THE TASK. Show all the lines in the data below that include the word "Spirit".

DATA SHOWN below:

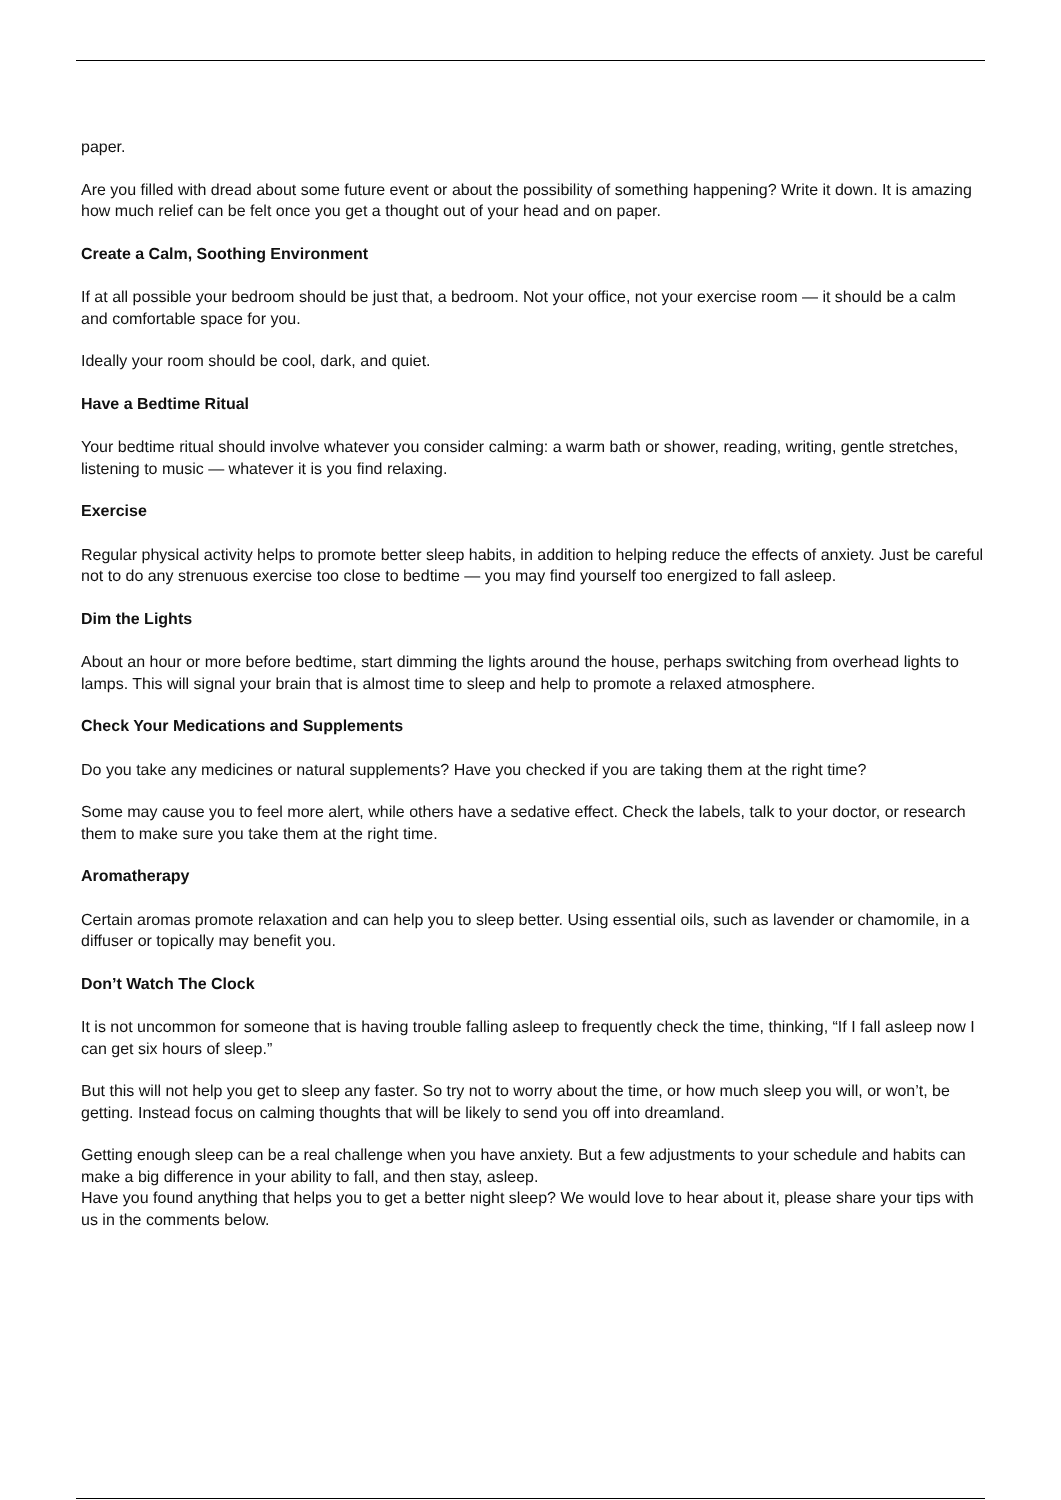paper.
Are you filled with dread about some future event or about the possibility of something happening? Write it down. It is amazing how much relief can be felt once you get a thought out of your head and on paper.
Create a Calm, Soothing Environment
If at all possible your bedroom should be just that, a bedroom. Not your office, not your exercise room — it should be a calm and comfortable space for you.
Ideally your room should be cool, dark, and quiet.
Have a Bedtime Ritual
Your bedtime ritual should involve whatever you consider calming: a warm bath or shower, reading, writing, gentle stretches, listening to music — whatever it is you find relaxing.
Exercise
Regular physical activity helps to promote better sleep habits, in addition to helping reduce the effects of anxiety. Just be careful not to do any strenuous exercise too close to bedtime — you may find yourself too energized to fall asleep.
Dim the Lights
About an hour or more before bedtime, start dimming the lights around the house, perhaps switching from overhead lights to lamps. This will signal your brain that is almost time to sleep and help to promote a relaxed atmosphere.
Check Your Medications and Supplements
Do you take any medicines or natural supplements? Have you checked if you are taking them at the right time?
Some may cause you to feel more alert, while others have a sedative effect. Check the labels, talk to your doctor, or research them to make sure you take them at the right time.
Aromatherapy
Certain aromas promote relaxation and can help you to sleep better. Using essential oils, such as lavender or chamomile, in a diffuser or topically may benefit you.
Don’t Watch The Clock
It is not uncommon for someone that is having trouble falling asleep to frequently check the time, thinking, “If I fall asleep now I can get six hours of sleep.”
But this will not help you get to sleep any faster. So try not to worry about the time, or how much sleep you will, or won’t, be getting. Instead focus on calming thoughts that will be likely to send you off into dreamland.
Getting enough sleep can be a real challenge when you have anxiety. But a few adjustments to your schedule and habits can make a big difference in your ability to fall, and then stay, asleep.
Have you found anything that helps you to get a better night sleep? We would love to hear about it, please share your tips with us in the comments below.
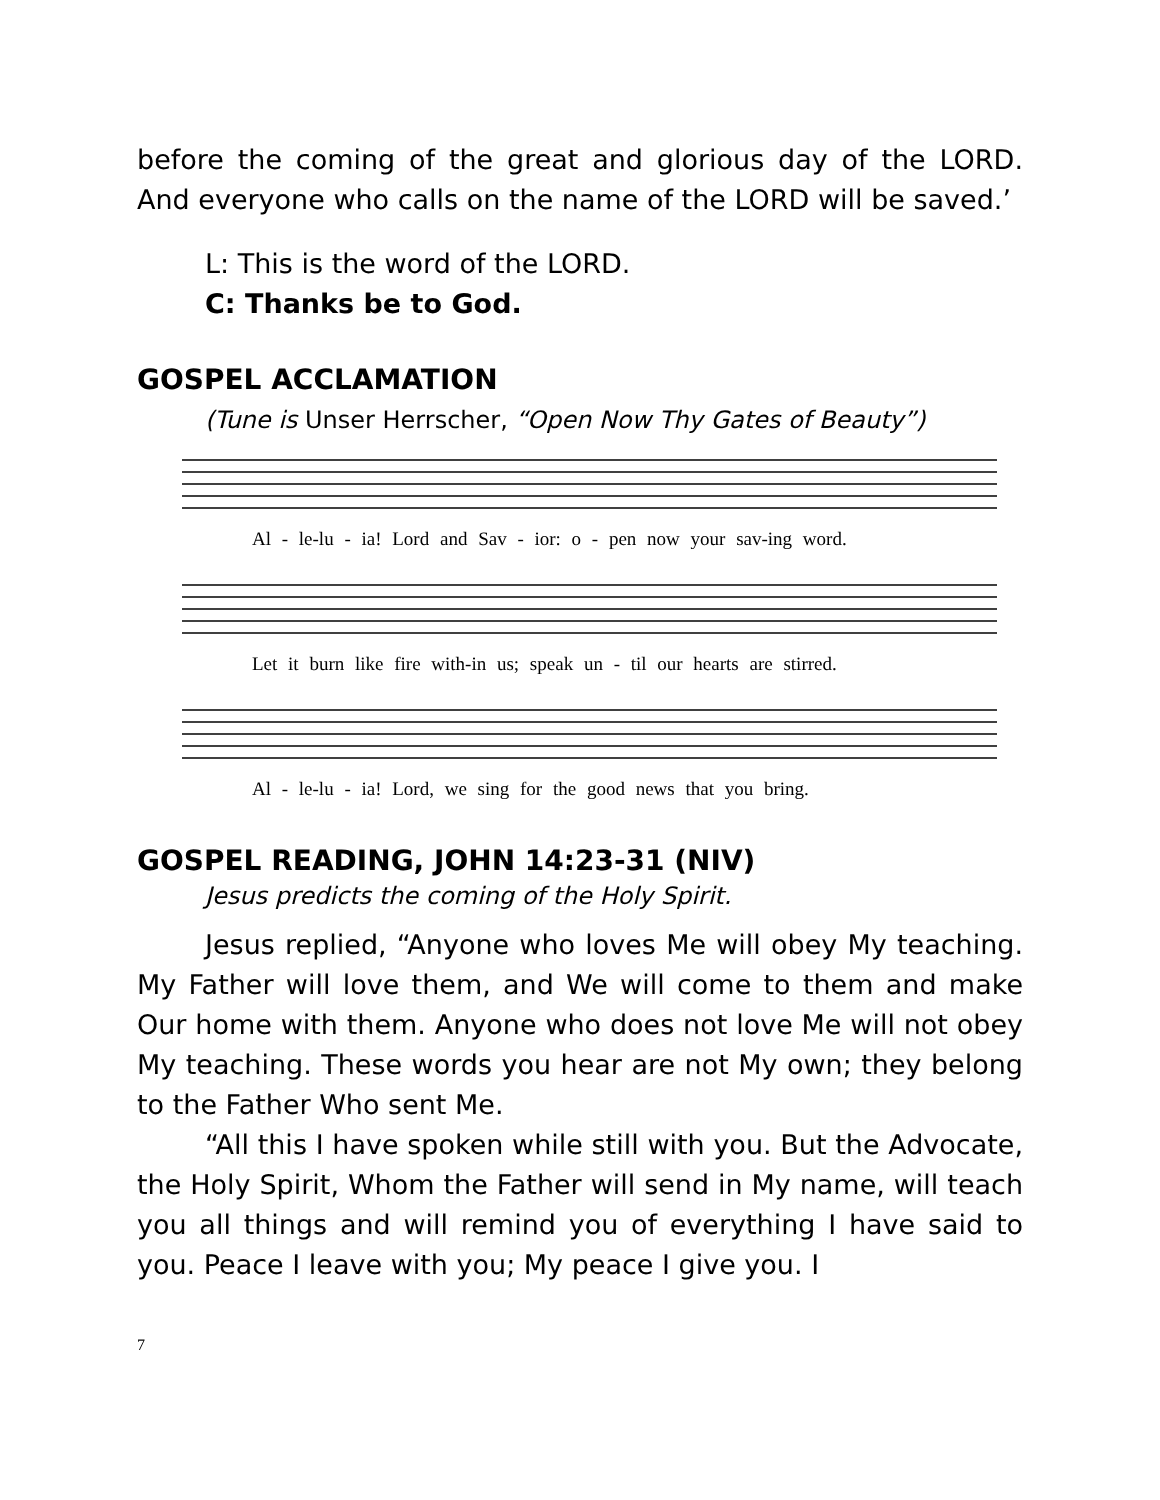before the coming of the great and glorious day of the LORD. And everyone who calls on the name of the LORD will be saved.’
L: This is the word of the LORD.
C: Thanks be to God.
GOSPEL ACCLAMATION
(Tune is Unser Herrscher, “Open Now Thy Gates of Beauty”)
Al - le-lu - ia! Lord and Sav - ior: o - pen now your sav-ing word.
Let it burn like fire with-in us; speak un - til our hearts are stirred.
Al - le-lu - ia! Lord, we sing for the good news that you bring.
GOSPEL READING, JOHN 14:23-31 (NIV)
Jesus predicts the coming of the Holy Spirit.
Jesus replied, “Anyone who loves Me will obey My teaching. My Father will love them, and We will come to them and make Our home with them. Anyone who does not love Me will not obey My teaching. These words you hear are not My own; they belong to the Father Who sent Me.
“All this I have spoken while still with you. But the Advocate, the Holy Spirit, Whom the Father will send in My name, will teach you all things and will remind you of everything I have said to you. Peace I leave with you; My peace I give you. I
7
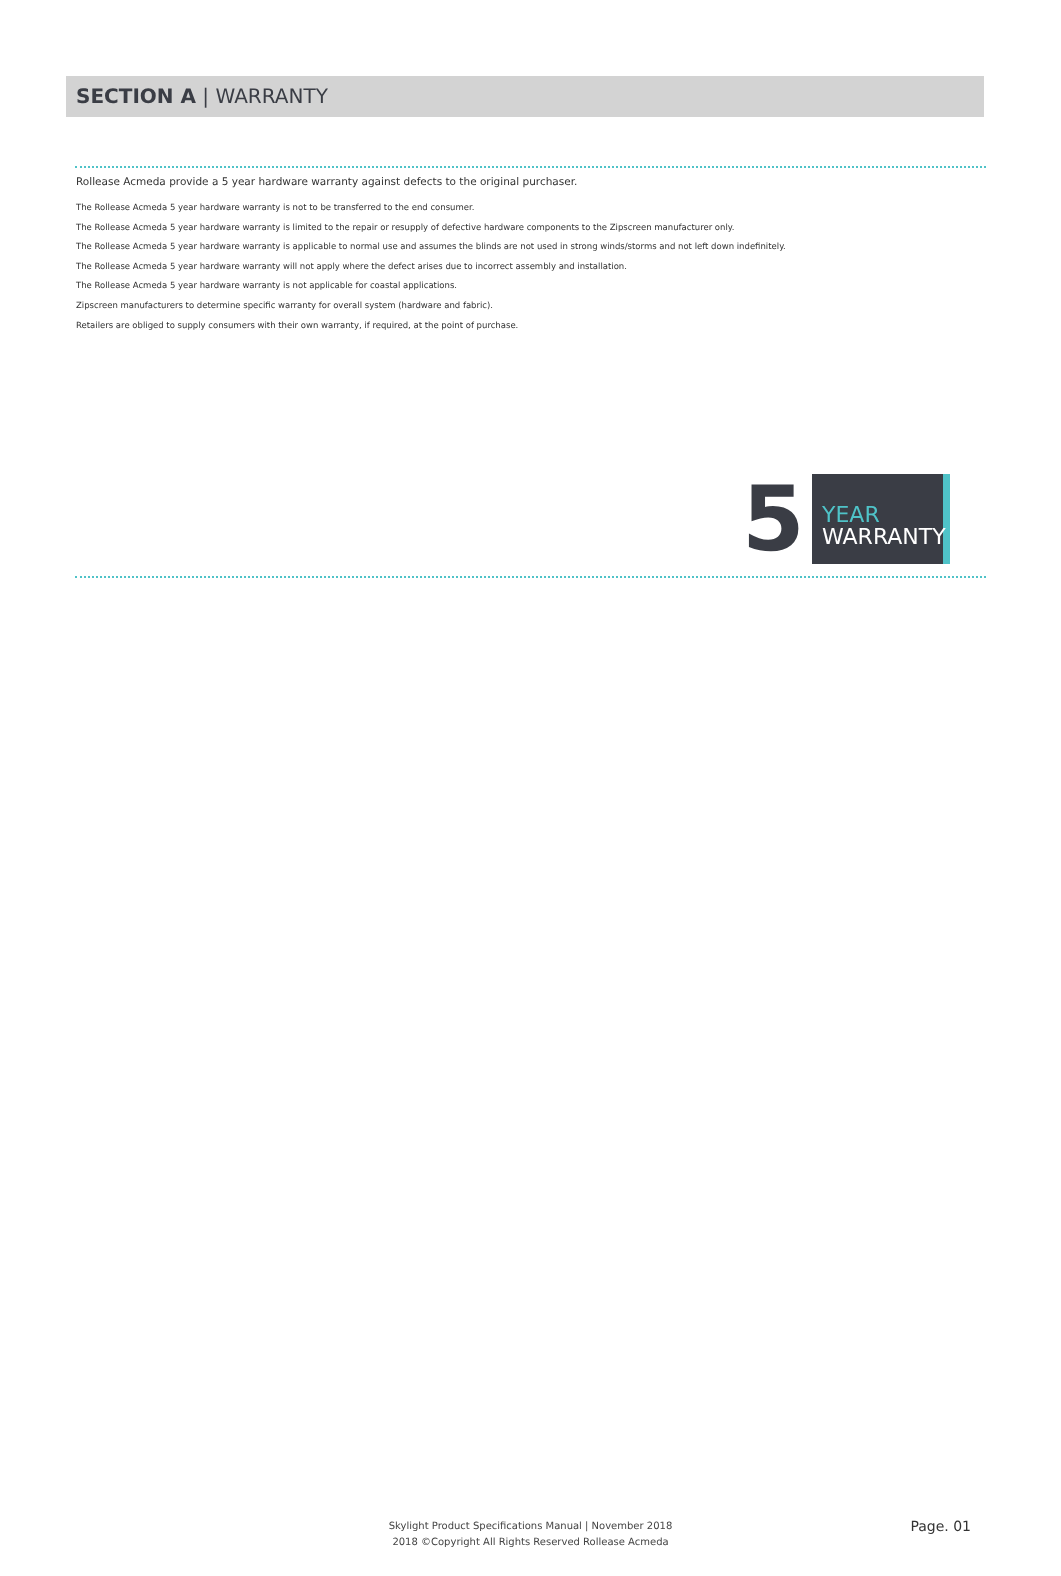SECTION A | WARRANTY
Rollease Acmeda provide a 5 year hardware warranty against defects to the original purchaser.
The Rollease Acmeda 5 year hardware warranty is not to be transferred to the end consumer.
The Rollease Acmeda 5 year hardware warranty is limited to the repair or resupply of defective hardware components to the Zipscreen manufacturer only.
The Rollease Acmeda 5 year hardware warranty is applicable to normal use and assumes the blinds are not used in strong winds/storms and not left down indefinitely.
The Rollease Acmeda 5 year hardware warranty will not apply where the defect arises due to incorrect assembly and installation.
The Rollease Acmeda 5 year hardware warranty is not applicable for coastal applications.
Zipscreen manufacturers to determine specific warranty for overall system (hardware and fabric).
Retailers are obliged to supply consumers with their own warranty, if required, at the point of purchase.
5
YEAR
WARRANTY
Skylight Product Specifications Manual | November 2018
2018 ©Copyright All Rights Reserved Rollease Acmeda
Page. 01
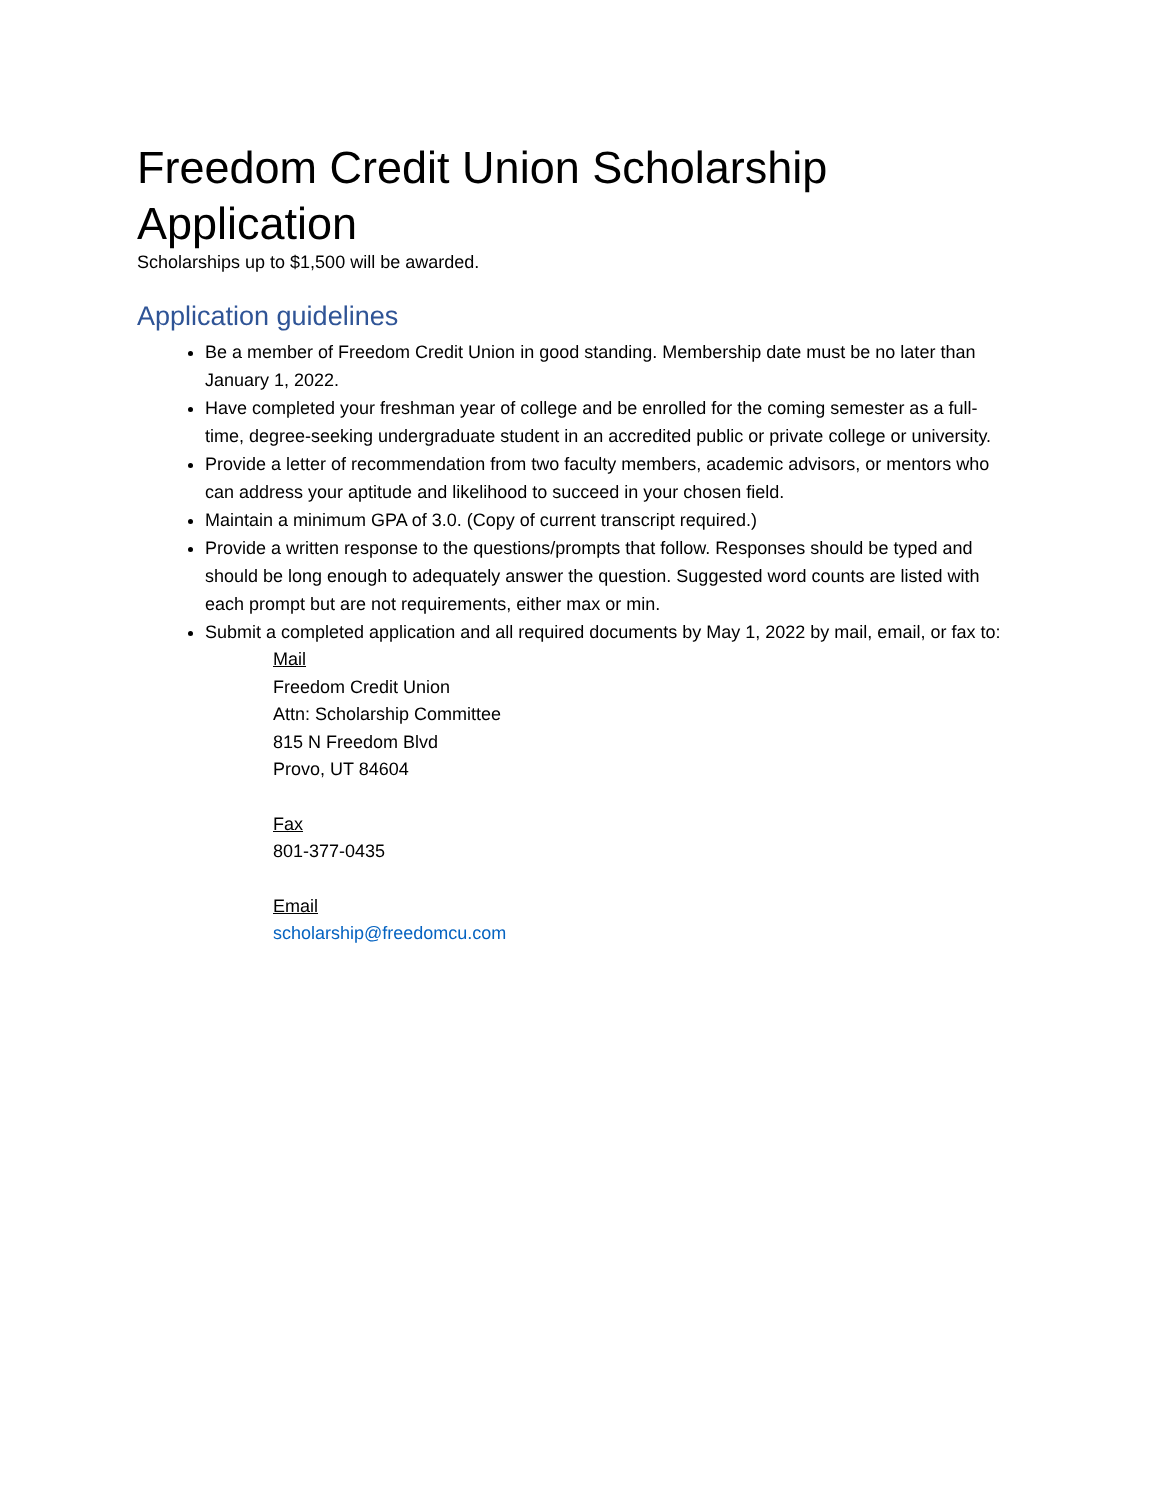Freedom Credit Union Scholarship Application
Scholarships up to $1,500 will be awarded.
Application guidelines
Be a member of Freedom Credit Union in good standing. Membership date must be no later than January 1, 2022.
Have completed your freshman year of college and be enrolled for the coming semester as a full-time, degree-seeking undergraduate student in an accredited public or private college or university.
Provide a letter of recommendation from two faculty members, academic advisors, or mentors who can address your aptitude and likelihood to succeed in your chosen field.
Maintain a minimum GPA of 3.0. (Copy of current transcript required.)
Provide a written response to the questions/prompts that follow. Responses should be typed and should be long enough to adequately answer the question. Suggested word counts are listed with each prompt but are not requirements, either max or min.
Submit a completed application and all required documents by May 1, 2022 by mail, email, or fax to:
Mail
Freedom Credit Union
Attn: Scholarship Committee
815 N Freedom Blvd
Provo, UT 84604
Fax
801-377-0435
Email
scholarship@freedomcu.com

End of DATA SHOWN.

SOLUTION.
Jesus predicts the coming of the Holy Spirit.
“All this I have spoken while still with you. But the Advocate, the Holy Spirit, Whom the Father will send in My name, will teach you all things and will remind you of everything I have said to you. Peace I leave with you; My peace I give you. I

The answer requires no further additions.